--- Aim of the task ---
Return only those lines of the listing in which "following" appears.

-- Opening Marker --

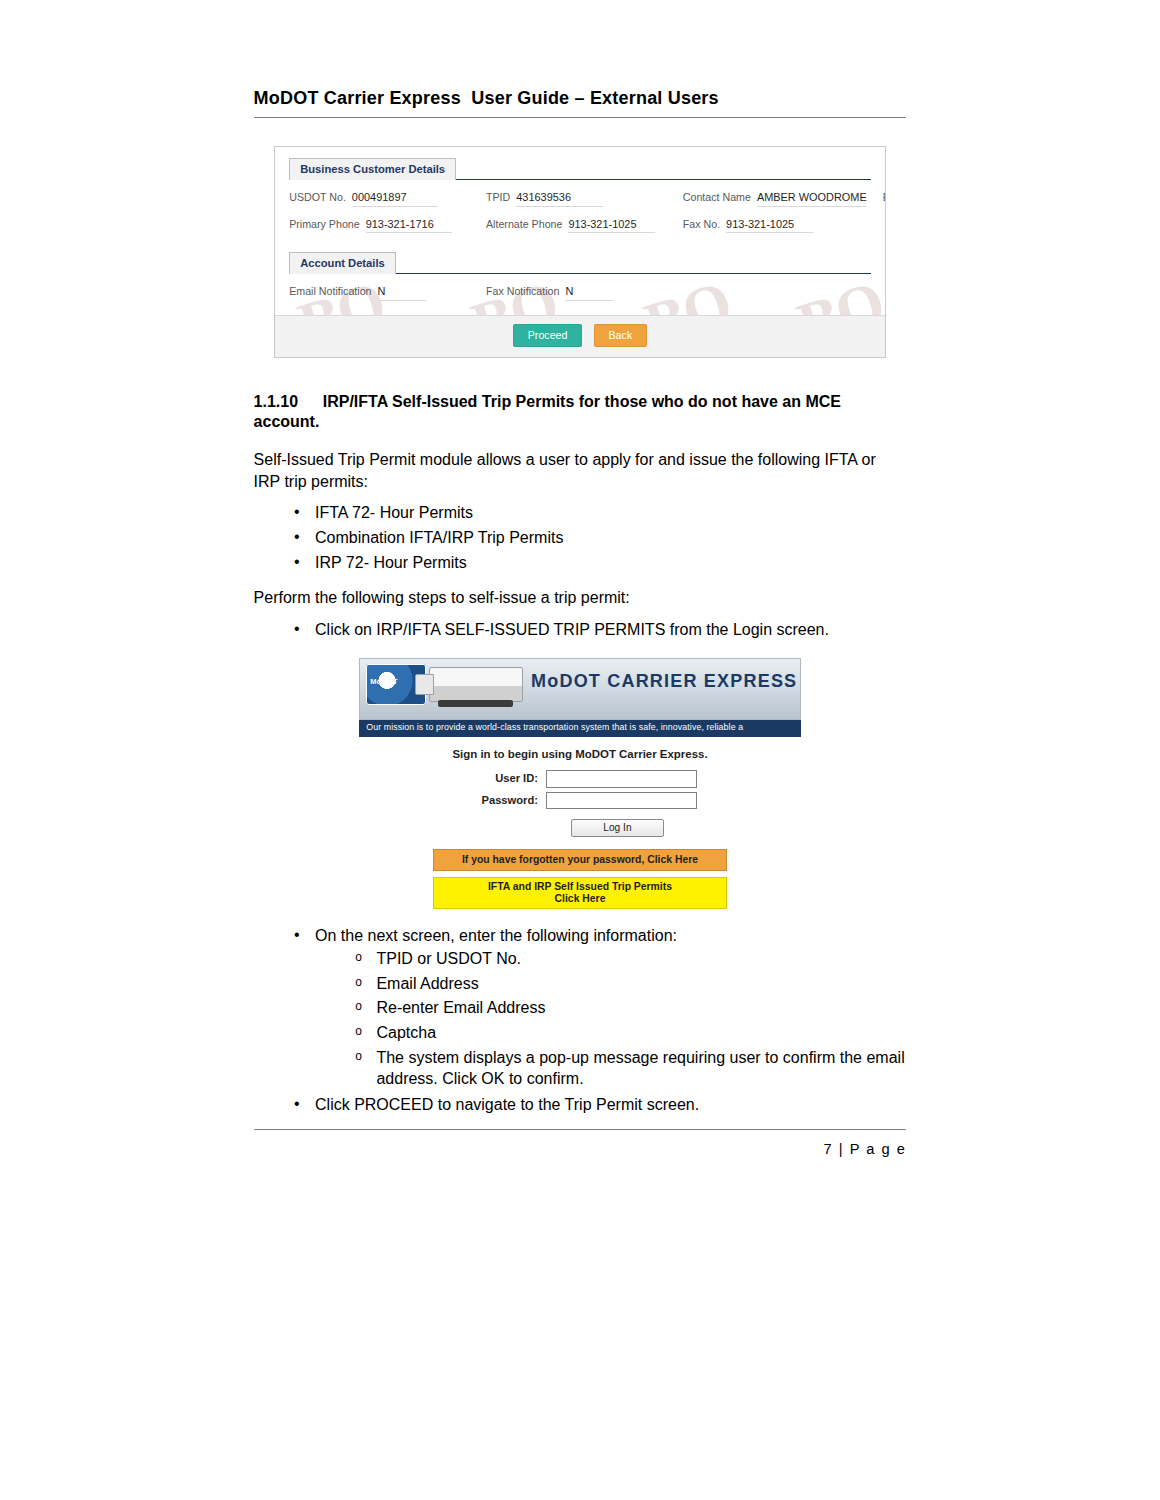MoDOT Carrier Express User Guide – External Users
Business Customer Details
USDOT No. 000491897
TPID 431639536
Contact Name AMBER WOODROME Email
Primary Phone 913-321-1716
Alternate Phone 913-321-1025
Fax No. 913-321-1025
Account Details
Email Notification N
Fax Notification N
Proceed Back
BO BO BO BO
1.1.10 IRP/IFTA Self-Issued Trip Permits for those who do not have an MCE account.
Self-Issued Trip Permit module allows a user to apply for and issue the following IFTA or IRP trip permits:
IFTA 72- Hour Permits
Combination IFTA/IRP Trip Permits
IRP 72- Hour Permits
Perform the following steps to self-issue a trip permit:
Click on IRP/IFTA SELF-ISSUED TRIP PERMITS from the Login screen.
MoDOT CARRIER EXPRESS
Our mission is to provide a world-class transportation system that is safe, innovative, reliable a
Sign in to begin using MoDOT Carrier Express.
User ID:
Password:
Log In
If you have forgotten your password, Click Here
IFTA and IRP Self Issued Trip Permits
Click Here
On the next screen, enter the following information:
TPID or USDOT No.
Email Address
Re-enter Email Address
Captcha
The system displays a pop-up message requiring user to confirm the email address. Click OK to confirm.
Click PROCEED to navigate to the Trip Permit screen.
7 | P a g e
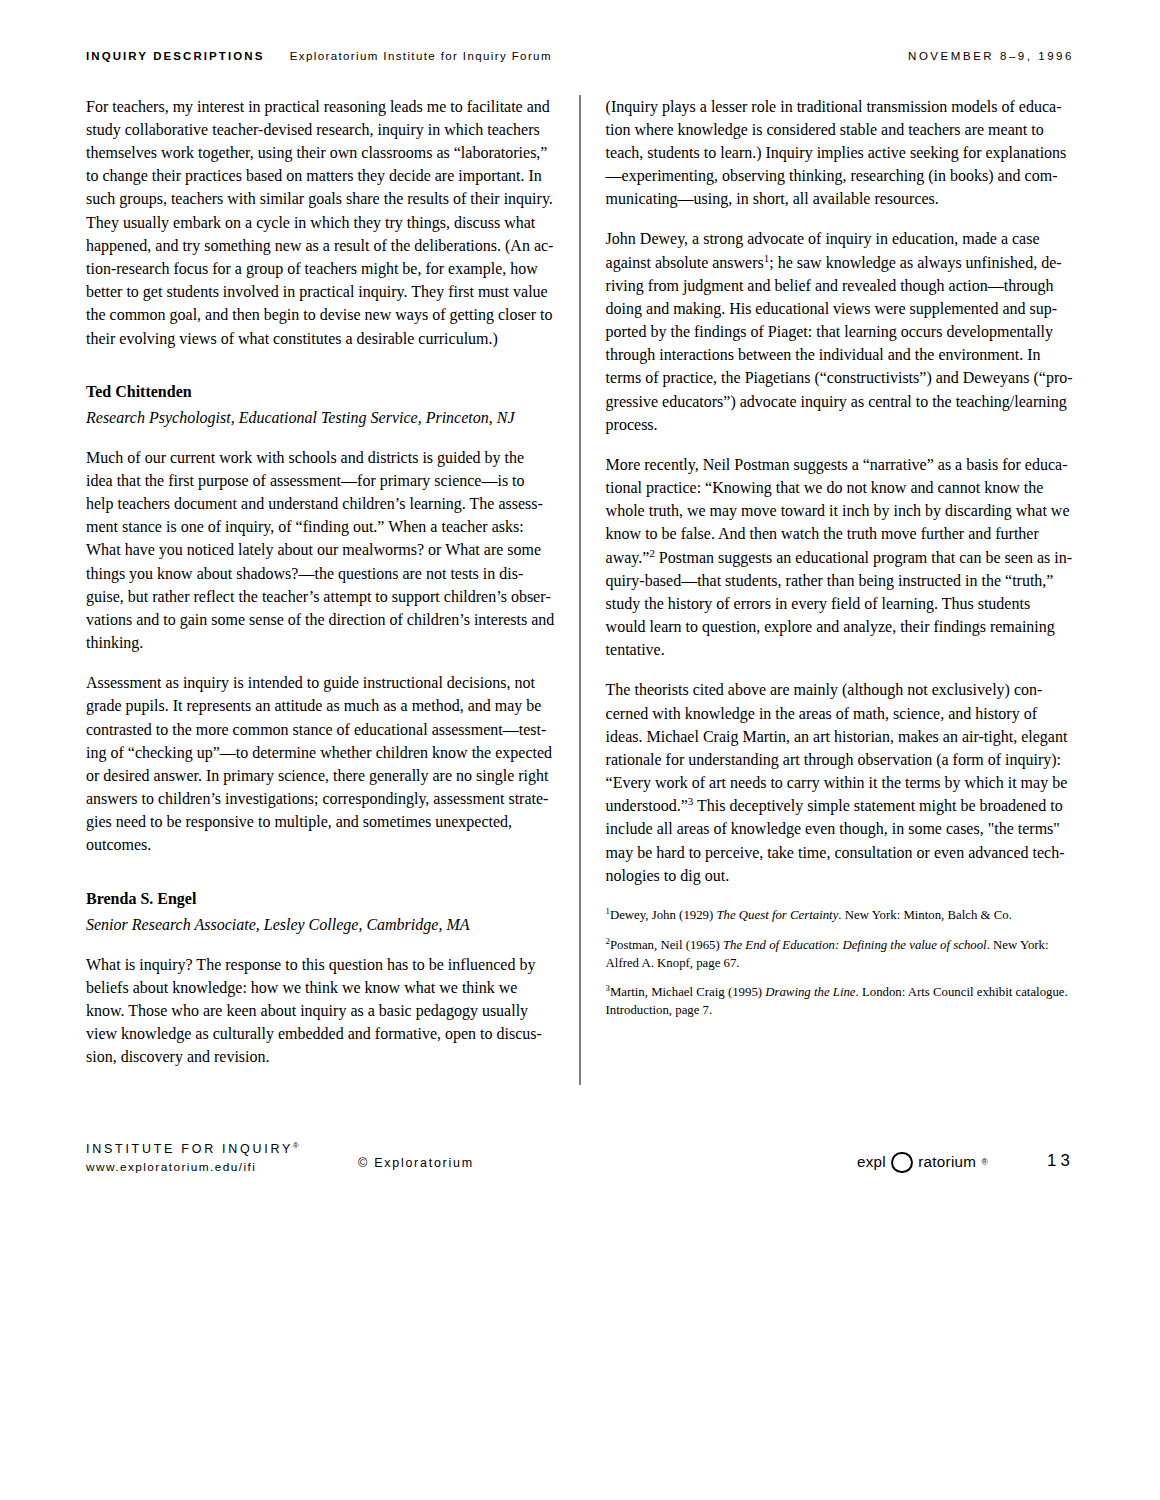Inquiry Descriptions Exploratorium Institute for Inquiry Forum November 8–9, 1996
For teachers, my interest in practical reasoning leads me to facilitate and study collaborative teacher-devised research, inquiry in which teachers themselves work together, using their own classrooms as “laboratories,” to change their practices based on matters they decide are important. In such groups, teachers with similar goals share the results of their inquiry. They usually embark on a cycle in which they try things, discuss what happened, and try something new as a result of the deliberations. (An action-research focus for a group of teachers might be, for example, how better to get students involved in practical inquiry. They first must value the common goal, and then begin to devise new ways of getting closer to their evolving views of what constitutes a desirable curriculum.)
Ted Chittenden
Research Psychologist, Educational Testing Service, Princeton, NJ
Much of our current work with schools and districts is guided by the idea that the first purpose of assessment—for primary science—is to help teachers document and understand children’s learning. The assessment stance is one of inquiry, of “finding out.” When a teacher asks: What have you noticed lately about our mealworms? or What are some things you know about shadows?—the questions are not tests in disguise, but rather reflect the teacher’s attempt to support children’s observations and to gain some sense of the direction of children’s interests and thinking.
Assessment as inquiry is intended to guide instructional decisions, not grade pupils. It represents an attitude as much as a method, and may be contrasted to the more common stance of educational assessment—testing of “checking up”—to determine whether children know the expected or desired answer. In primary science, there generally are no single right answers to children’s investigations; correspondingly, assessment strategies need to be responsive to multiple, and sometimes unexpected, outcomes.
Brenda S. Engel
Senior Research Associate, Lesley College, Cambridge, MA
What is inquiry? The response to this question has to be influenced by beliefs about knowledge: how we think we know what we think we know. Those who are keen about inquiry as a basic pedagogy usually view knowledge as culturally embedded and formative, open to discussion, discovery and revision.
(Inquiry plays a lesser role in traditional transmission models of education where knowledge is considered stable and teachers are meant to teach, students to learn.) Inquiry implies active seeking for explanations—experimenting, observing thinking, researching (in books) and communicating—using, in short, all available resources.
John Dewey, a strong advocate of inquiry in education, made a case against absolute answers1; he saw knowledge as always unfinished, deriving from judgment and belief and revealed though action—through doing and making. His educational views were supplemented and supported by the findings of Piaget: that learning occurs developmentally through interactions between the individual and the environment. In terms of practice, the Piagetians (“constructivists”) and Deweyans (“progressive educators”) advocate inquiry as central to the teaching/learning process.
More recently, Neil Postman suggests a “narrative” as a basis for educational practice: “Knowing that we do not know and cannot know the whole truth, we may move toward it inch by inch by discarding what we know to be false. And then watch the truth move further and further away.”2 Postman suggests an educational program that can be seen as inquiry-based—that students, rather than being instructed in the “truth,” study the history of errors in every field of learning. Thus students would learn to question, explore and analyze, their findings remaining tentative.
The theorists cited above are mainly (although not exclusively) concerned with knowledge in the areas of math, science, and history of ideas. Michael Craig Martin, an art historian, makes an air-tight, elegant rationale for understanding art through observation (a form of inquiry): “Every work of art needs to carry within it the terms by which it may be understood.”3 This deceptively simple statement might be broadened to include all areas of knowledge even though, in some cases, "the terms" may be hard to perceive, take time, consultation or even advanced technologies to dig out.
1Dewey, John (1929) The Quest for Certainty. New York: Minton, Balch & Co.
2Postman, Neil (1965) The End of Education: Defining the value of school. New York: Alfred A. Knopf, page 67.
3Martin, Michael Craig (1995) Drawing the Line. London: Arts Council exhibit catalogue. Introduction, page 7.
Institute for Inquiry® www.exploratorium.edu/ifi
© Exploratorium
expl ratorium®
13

-- Closing Marker --

--- Output of the exercise ---
Self-Issued Trip Permit module allows a user to apply for and issue the following IFTA or IRP trip permits:
Perform the following steps to self-issue a trip permit:
On the next screen, enter the following information:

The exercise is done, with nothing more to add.